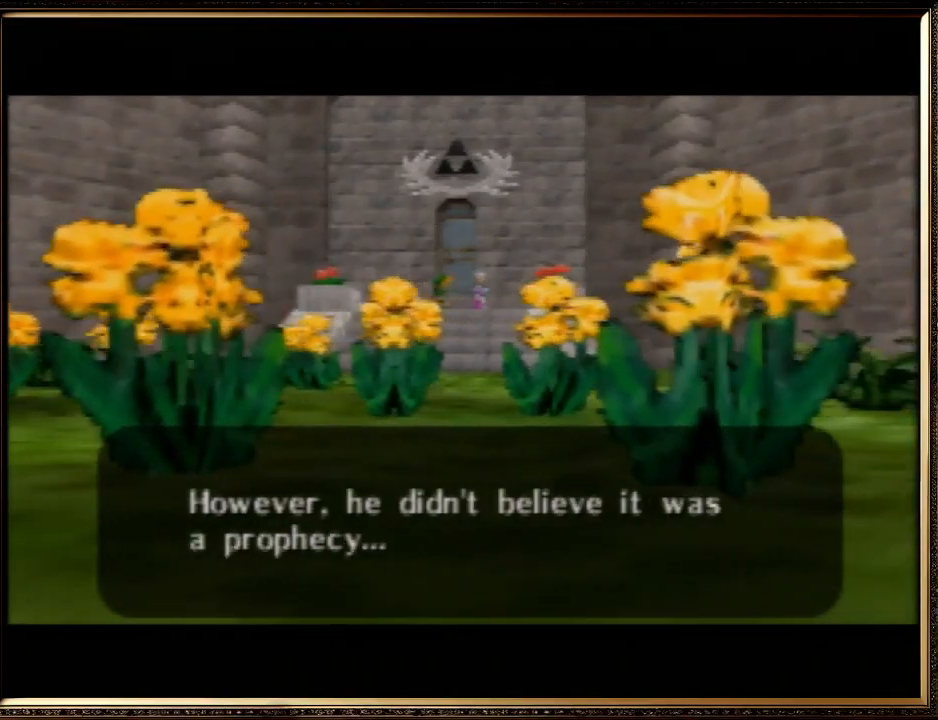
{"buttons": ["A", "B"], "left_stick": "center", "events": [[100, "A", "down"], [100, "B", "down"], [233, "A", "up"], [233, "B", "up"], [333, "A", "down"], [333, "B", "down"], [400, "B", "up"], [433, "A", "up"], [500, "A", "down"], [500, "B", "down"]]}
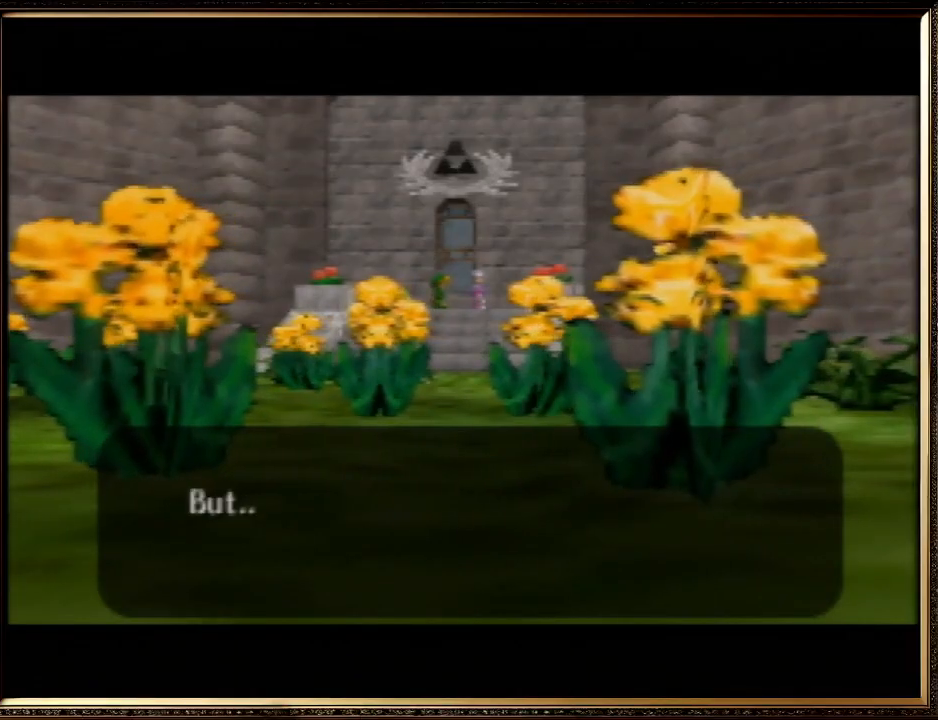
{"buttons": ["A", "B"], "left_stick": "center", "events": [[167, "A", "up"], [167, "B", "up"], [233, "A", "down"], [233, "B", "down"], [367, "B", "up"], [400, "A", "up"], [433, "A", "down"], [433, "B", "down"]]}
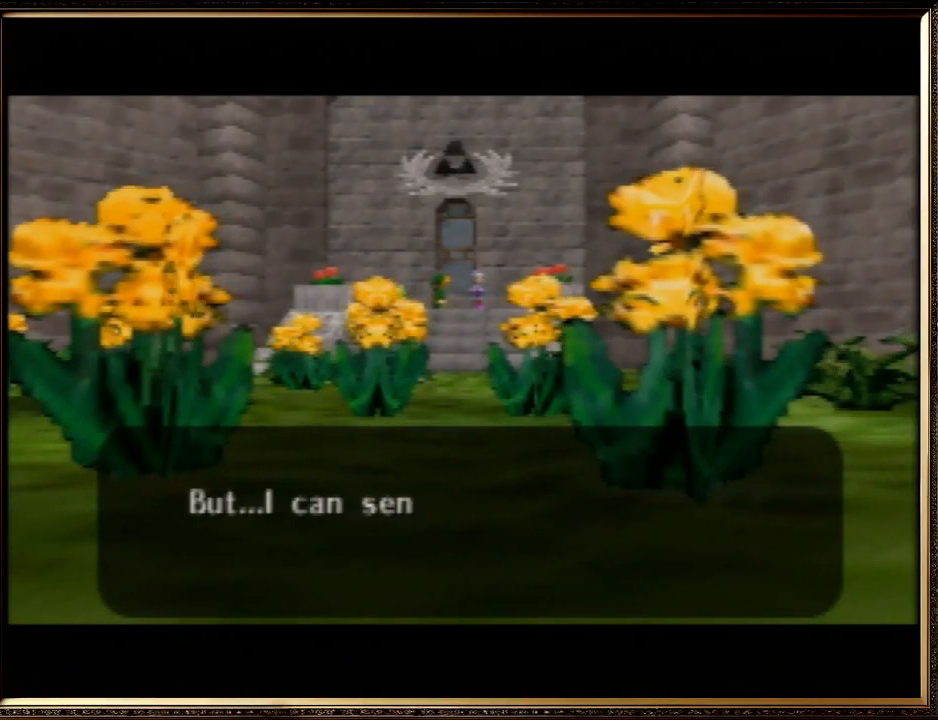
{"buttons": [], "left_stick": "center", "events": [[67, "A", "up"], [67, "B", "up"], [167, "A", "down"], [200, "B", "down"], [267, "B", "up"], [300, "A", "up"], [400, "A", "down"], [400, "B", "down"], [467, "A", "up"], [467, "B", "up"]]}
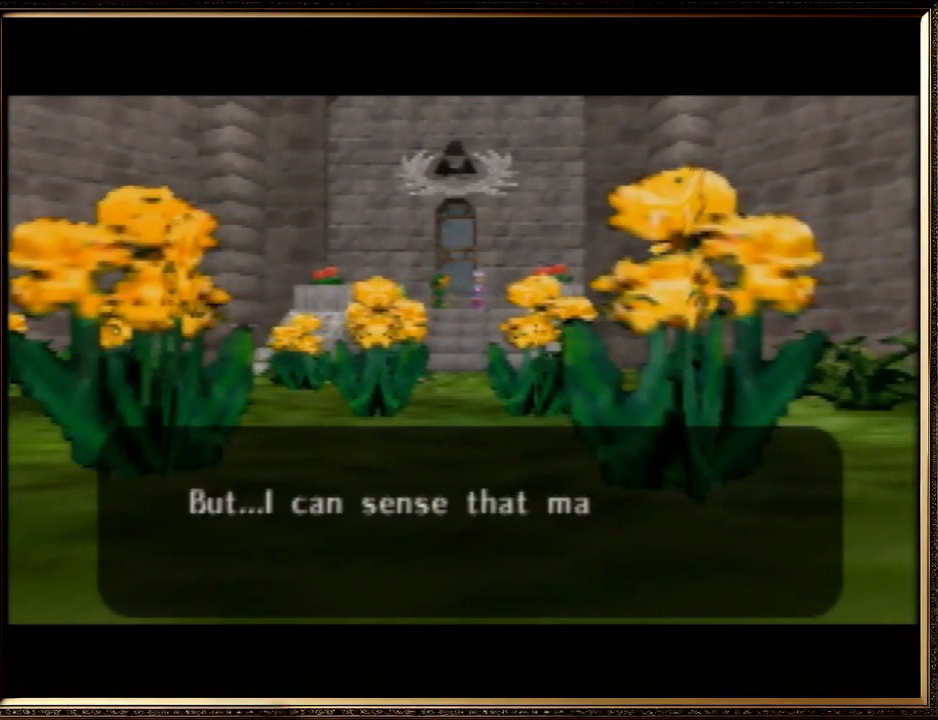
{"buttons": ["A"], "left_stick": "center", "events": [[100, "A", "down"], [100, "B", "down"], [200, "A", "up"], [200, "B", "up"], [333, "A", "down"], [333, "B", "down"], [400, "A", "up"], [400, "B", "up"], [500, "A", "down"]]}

## Brief
Drop the pictures, then repeat the material word for word.

## Expected output
{"buttons": ["A", "B"], "left_stick": "center", "events": [[100, "A", "down"], [100, "B", "down"], [233, "A", "up"], [233, "B", "up"], [333, "A", "down"], [333, "B", "down"], [400, "B", "up"], [433, "A", "up"], [500, "A", "down"], [500, "B", "down"]]}
{"buttons": ["A", "B"], "left_stick": "center", "events": [[167, "A", "up"], [167, "B", "up"], [233, "A", "down"], [233, "B", "down"], [367, "B", "up"], [400, "A", "up"], [433, "A", "down"], [433, "B", "down"]]}
{"buttons": [], "left_stick": "center", "events": [[67, "A", "up"], [67, "B", "up"], [167, "A", "down"], [200, "B", "down"], [267, "B", "up"], [300, "A", "up"], [400, "A", "down"], [400, "B", "down"], [467, "A", "up"], [467, "B", "up"]]}
{"buttons": ["A"], "left_stick": "center", "events": [[100, "A", "down"], [100, "B", "down"], [200, "A", "up"], [200, "B", "up"], [333, "A", "down"], [333, "B", "down"], [400, "A", "up"], [400, "B", "up"], [500, "A", "down"]]}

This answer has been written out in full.